Event summary combining transcript, slides, and related documents.

Logotype for Leonardo DRS Inc

Q3 2024 earnings summary

17 Jan, 2026

Executive summary

  • Q3 2024 revenue grew 16% year-over-year to $812 million, with net earnings up 21% to $57 million and adjusted EBITDA up 22% to $100 million, driven by strong demand and operational execution.

  • Bookings reached $1.1 billion with a book-to-bill ratio of 1.3x; backlog hit a record $8.3 billion, up 75% year-over-year, supported by major U.S. Navy contracts.

  • Free cash flow improved significantly, with Q3 at $48 million and nine-month usage down $109 million year-over-year, reflecting higher profitability and working capital efficiency.

  • Innovation milestones included new contract awards, expansion into over-the-horizon radar, and rapid development of directed-energy counter-drone solutions.

  • 2024 guidance was raised across all key metrics, and preliminary 2025 outlook projects 5–8% revenue growth and ~13% adjusted EBITDA margin.

Financial highlights

  • Q3 2024 revenue was $812 million, up 16% year-over-year; adjusted EBITDA was $100 million (12.3% margin), up 22% year-over-year.
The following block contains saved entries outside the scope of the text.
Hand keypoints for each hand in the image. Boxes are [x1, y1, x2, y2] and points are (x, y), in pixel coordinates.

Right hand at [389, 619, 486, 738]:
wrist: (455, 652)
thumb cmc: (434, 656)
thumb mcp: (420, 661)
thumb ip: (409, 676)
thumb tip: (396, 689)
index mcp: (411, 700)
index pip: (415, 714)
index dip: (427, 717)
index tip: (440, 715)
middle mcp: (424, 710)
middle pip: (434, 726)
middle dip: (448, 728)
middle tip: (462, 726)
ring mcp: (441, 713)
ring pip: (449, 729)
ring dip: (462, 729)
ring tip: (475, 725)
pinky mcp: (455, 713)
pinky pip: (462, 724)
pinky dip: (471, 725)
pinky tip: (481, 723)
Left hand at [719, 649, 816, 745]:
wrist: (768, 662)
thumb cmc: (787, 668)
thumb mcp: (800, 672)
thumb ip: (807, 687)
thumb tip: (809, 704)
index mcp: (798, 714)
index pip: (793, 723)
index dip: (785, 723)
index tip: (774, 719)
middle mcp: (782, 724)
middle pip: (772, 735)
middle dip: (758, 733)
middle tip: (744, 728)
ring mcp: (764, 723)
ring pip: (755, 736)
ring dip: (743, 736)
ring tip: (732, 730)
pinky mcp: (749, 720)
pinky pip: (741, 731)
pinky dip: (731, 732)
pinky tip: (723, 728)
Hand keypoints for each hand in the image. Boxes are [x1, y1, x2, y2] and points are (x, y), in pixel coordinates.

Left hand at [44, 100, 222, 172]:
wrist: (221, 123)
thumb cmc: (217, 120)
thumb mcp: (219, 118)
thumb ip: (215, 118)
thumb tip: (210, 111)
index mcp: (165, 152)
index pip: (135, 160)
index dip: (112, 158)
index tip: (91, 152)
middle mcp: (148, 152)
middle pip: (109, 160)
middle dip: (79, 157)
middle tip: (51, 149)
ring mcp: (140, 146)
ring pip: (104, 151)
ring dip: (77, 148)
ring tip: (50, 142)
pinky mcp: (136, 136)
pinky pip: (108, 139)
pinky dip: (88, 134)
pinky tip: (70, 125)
  • Net earnings for Q3 were $57 million; diluted EPS was $0.21, up 17% year-over-year; adjusted diluted EPS was $0.24, up 20%.

  • Nine-month revenue was $2.25 billion, up 19% year-over-year; net earnings for the period were $124 million, up 32%.
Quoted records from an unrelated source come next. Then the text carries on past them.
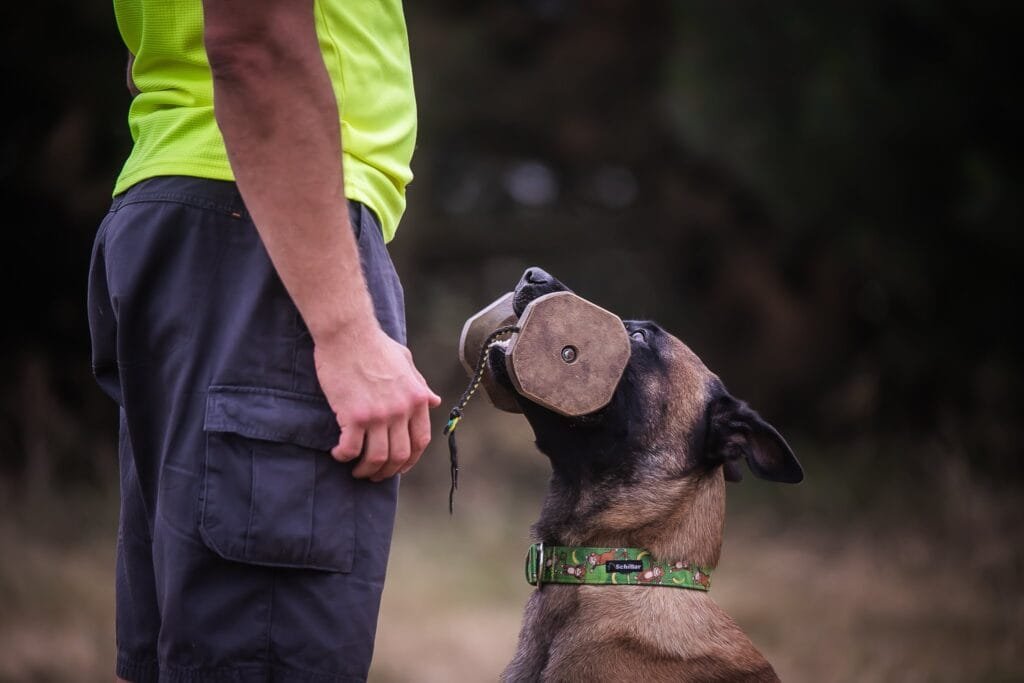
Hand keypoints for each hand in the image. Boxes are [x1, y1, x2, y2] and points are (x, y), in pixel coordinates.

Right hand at [314, 326, 440, 480]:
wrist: (348, 333)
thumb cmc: (375, 345)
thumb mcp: (406, 362)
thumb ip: (420, 385)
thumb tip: (435, 402)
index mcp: (416, 399)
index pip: (420, 441)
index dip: (410, 460)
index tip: (398, 467)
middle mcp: (401, 410)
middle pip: (399, 456)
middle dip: (387, 471)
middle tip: (374, 474)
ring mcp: (378, 415)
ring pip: (376, 458)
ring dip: (366, 470)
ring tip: (356, 469)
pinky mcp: (353, 415)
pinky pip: (351, 448)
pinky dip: (344, 456)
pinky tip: (338, 453)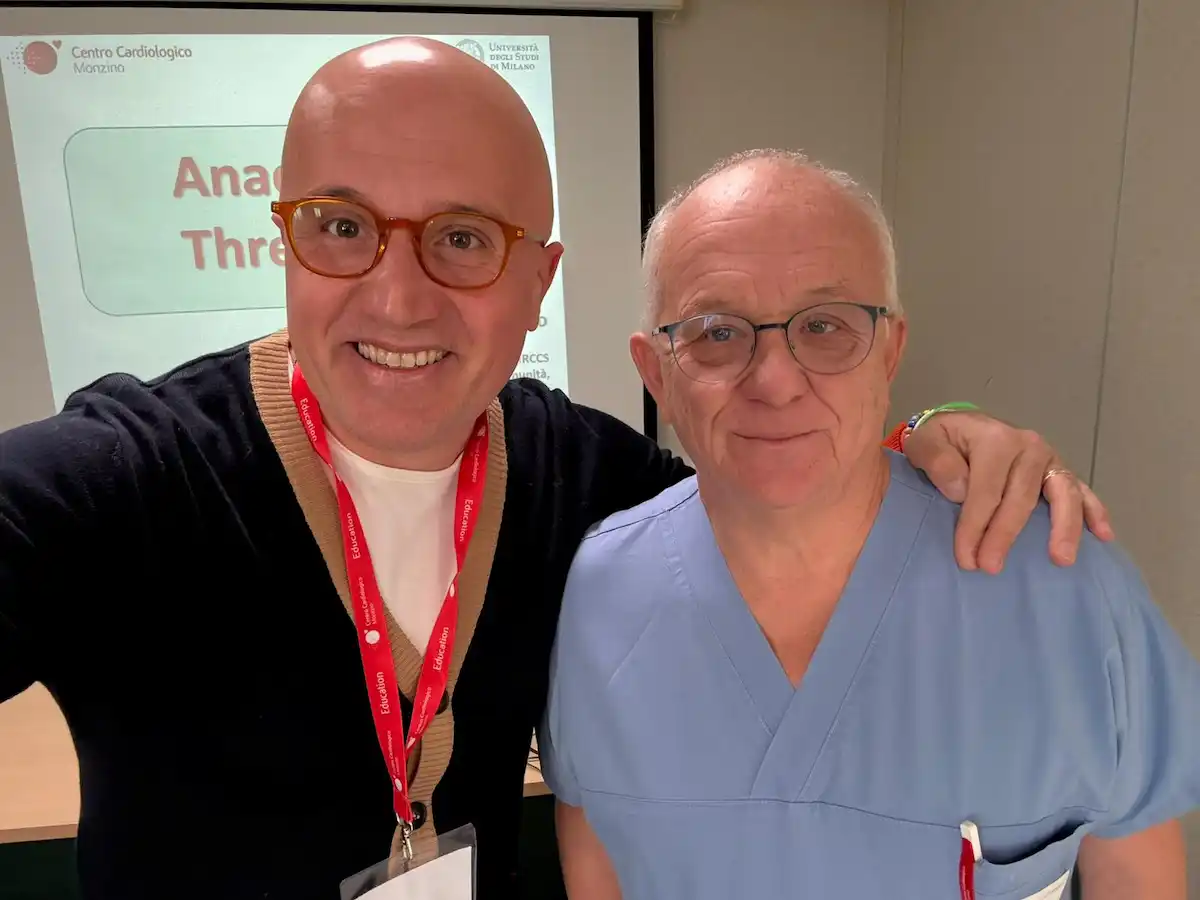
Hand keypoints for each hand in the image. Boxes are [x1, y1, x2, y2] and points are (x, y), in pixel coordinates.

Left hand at [903, 411, 1113, 572]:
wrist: (960, 428)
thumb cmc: (941, 440)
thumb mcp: (924, 442)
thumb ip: (937, 461)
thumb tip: (960, 490)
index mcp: (995, 438)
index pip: (986, 489)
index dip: (975, 525)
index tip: (966, 558)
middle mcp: (1028, 445)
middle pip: (1020, 497)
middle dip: (1005, 535)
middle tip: (990, 567)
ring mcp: (1049, 458)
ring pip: (1062, 494)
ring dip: (1063, 528)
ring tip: (1061, 559)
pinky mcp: (1059, 471)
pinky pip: (1082, 491)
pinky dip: (1095, 512)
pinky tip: (1103, 536)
  • Adjusted EBITDA margin expanded by 60 bps to 12.3% in Q3; nine-month margin up 100 bps to 11.2%.

  • Free cash flow for Q3 was $48 million; cash and cash equivalents stood at $198 million at quarter end.

Outlook and guidance

  • 2024 revenue guidance raised to $3,150–$3,200 million, representing 11%–13% year-over-year growth.

  • Adjusted EBITDA guidance increased to $387–$397 million, with continued margin expansion expected.

  • Adjusted diluted EPS guidance raised to $0.88–$0.91, reflecting a lower tax rate of 19%.

  • Targeting approximately 80% free cash flow conversion of adjusted net earnings for the year.

  • Preliminary 2025 outlook projects 5%–8% revenue growth and ~13% adjusted EBITDA margin.